When he was old enough to work, Kirk Freeport hired him as a trainee in the repair department. At 17, he went to work full time after graduating from John Gray High School in 2007, honing his skills under the mentorship of senior watchmaker Stefan Breitenlechner.
Ebanks was accepted into the prestigious Rolex watchmaker program, completing his apprenticeship in 2011 under the tutelage of Breitenlechner and passed his final exams.
He has since attended the Rolex Watchmaker School for the Caribbean and South America in Nassau, Bahamas, for further intense training.
“I enjoy the trouble-shooting, the problem solving,” he says. “It’s almost like mini-Lego.”
He says working on timepieces is similar to working on a car – except that a watch fits into the palm of your hand. “You have to remove all the parts, put them back together, do the lubrication and then do the final testing to see how efficient it’s running.”
Another up-and-coming Caymanian at Kirk Freeport is 19-year-old Elizabeth Schvartz – the first female apprentice jeweler in the company’s history.
She started as a jewelry and watch sales associate, leaving in 2012 to undertake specialist training at the Gemological Institute of America in the U.S., with Kirk Freeport funding half of the seven-month course under a scholarship agreement.
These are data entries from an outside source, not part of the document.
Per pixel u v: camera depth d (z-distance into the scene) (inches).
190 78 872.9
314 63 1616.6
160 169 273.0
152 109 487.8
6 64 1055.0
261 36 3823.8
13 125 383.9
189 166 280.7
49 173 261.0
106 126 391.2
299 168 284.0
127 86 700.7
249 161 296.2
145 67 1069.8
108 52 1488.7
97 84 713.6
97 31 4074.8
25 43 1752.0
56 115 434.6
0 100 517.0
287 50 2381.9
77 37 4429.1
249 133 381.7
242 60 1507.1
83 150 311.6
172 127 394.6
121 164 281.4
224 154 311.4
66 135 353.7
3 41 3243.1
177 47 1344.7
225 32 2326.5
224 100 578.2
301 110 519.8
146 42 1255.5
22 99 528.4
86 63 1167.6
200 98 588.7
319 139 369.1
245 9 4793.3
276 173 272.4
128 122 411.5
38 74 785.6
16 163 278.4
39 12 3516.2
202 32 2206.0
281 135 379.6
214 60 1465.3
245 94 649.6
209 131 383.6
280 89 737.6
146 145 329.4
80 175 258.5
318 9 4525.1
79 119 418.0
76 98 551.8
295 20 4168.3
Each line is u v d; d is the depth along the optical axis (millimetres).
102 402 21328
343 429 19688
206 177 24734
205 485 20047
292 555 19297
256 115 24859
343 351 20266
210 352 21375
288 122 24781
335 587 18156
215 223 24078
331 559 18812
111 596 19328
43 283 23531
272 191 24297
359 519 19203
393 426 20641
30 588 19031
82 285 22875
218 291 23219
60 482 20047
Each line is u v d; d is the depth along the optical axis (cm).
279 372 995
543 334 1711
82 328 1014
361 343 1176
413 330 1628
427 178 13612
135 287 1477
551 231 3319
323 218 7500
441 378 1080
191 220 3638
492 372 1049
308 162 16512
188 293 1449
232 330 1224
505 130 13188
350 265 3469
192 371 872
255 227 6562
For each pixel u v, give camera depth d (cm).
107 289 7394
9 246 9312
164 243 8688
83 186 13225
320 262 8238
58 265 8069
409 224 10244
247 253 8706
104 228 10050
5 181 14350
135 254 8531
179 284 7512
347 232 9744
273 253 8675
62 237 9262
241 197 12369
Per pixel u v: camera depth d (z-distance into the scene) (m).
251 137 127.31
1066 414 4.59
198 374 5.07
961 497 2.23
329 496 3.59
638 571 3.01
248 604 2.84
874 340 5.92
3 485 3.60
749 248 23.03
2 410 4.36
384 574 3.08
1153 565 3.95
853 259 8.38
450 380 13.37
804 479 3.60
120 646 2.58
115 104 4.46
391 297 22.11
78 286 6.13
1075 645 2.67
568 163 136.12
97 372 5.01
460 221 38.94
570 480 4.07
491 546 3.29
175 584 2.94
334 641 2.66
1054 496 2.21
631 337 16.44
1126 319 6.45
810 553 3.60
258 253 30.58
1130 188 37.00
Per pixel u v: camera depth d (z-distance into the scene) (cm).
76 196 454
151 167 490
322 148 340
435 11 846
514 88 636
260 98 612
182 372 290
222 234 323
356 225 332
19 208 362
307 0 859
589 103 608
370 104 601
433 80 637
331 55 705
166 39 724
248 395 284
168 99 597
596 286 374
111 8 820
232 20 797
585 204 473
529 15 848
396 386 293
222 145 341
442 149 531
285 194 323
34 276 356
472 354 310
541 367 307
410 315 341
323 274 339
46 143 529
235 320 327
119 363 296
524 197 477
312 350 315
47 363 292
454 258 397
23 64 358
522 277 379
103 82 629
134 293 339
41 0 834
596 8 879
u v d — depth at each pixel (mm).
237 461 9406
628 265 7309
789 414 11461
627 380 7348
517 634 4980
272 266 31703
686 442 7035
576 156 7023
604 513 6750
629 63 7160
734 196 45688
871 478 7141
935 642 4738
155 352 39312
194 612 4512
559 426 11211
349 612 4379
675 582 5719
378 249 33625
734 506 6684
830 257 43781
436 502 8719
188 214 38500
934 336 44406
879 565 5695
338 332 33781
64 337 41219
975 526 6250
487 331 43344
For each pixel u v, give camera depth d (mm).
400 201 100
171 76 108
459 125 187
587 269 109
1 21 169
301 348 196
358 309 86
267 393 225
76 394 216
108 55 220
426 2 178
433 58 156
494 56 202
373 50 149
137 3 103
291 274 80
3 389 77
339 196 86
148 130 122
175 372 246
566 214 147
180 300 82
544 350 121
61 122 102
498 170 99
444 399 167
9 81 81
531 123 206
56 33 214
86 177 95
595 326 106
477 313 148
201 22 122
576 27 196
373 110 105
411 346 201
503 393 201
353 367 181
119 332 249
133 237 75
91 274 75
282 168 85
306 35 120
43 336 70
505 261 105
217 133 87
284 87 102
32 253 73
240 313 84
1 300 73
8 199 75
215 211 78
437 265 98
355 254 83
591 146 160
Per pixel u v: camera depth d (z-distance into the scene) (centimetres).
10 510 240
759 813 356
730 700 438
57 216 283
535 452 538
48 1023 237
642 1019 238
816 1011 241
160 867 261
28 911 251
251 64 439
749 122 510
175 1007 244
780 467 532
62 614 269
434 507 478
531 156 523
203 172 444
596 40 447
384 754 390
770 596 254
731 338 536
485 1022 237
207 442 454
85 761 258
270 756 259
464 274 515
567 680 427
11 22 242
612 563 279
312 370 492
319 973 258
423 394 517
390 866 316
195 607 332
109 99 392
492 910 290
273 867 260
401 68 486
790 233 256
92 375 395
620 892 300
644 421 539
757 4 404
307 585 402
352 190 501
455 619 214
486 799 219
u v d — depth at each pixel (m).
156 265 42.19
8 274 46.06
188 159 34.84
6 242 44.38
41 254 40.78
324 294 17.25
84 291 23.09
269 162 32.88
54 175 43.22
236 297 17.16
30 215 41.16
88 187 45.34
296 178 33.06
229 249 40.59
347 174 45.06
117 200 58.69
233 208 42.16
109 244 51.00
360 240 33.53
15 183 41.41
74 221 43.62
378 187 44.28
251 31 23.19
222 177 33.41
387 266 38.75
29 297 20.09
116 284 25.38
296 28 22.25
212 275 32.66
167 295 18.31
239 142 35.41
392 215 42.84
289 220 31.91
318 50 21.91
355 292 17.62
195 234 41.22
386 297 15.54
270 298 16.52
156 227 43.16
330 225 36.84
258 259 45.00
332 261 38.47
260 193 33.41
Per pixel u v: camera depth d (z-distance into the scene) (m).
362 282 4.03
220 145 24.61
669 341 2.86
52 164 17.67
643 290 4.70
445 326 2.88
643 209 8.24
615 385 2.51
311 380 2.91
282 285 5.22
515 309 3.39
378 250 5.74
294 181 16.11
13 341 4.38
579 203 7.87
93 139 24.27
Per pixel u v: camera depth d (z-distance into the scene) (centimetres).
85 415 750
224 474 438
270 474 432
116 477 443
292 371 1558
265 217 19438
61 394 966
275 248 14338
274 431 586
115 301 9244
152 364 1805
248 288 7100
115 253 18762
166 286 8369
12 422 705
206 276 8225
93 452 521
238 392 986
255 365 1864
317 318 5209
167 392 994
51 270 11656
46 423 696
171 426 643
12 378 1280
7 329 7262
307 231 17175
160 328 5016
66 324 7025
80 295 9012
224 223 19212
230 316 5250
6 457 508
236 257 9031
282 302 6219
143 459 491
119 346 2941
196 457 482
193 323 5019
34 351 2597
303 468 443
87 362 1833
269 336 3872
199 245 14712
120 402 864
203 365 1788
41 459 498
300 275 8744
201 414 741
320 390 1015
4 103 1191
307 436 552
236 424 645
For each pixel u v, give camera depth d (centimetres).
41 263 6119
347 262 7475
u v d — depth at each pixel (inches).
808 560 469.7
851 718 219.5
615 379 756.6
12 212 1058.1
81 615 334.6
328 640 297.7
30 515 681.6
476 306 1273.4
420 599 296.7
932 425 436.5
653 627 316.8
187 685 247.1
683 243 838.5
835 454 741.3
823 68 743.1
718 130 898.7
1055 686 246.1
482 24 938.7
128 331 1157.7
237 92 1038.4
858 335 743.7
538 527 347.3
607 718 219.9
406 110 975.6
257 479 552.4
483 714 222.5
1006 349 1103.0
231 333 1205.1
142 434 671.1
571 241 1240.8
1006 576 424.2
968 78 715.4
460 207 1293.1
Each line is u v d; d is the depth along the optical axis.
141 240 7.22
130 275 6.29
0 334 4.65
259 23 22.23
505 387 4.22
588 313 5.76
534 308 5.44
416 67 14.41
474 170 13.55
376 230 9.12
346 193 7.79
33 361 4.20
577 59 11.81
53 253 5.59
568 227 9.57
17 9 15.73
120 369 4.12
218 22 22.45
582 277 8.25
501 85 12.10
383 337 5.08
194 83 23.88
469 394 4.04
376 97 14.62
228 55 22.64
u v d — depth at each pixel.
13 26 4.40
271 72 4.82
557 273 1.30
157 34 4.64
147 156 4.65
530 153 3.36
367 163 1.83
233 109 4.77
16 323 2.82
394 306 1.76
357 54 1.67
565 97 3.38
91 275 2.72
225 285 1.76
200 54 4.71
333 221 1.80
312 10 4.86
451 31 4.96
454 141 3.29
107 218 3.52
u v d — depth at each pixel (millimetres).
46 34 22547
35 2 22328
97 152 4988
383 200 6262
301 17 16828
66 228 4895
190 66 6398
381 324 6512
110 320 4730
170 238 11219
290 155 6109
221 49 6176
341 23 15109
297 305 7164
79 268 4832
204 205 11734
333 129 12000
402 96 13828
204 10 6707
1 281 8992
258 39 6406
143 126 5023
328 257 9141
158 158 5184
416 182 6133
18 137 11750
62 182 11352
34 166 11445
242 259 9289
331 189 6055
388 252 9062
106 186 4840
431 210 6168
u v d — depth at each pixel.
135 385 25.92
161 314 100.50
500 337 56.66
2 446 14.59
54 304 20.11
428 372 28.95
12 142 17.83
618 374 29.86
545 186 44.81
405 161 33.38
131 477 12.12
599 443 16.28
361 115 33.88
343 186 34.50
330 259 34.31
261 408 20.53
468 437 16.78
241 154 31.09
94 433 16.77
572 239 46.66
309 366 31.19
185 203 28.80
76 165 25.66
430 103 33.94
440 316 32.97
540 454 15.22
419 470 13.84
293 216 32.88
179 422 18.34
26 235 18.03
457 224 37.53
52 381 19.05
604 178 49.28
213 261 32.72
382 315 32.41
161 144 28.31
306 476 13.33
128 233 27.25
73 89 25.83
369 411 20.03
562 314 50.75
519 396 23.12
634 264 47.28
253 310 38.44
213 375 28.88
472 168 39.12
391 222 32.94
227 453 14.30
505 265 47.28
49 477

She is now a certified GIA graduate jeweler and accredited jewelry professional.
Schvartz says she has always had an interest in jewelry – a passion shared by her father – and welcomed the opportunity to turn it into a career.
“I just fell into it as a hobby,” she says. “I’d fool around with it at home, making little bracelets and things.”
She says her training in California was valuable, opening new avenues in the field: “It was a really great course. They teach you not so much about repairs but fabrication and custom work. I really enjoy that – creating something from scratch.”
Schvartz returned to work at Kirk Freeport in April and is getting further on-the-job training under the guidance of jeweler Philip Wight and jewelry repair technician Yuri Eden. She’s particularly interested in custom work, and plans to create several pieces from managing director Gerry Kirkconnell’s collection to feature in the stores. “I really like that part – sketching out what to do and then putting it together,” she says.
Ebanks enjoys design work as well. “I’m more interested in research and development, creating designs and making it more efficient,” he says.
Both plan to hone their skills at Kirk Freeport, and see where it takes them.
“I’m going to continue to work here and learn as much as I can,” says Ebanks. “From there, it’s an open road – there are lots of opportunities.”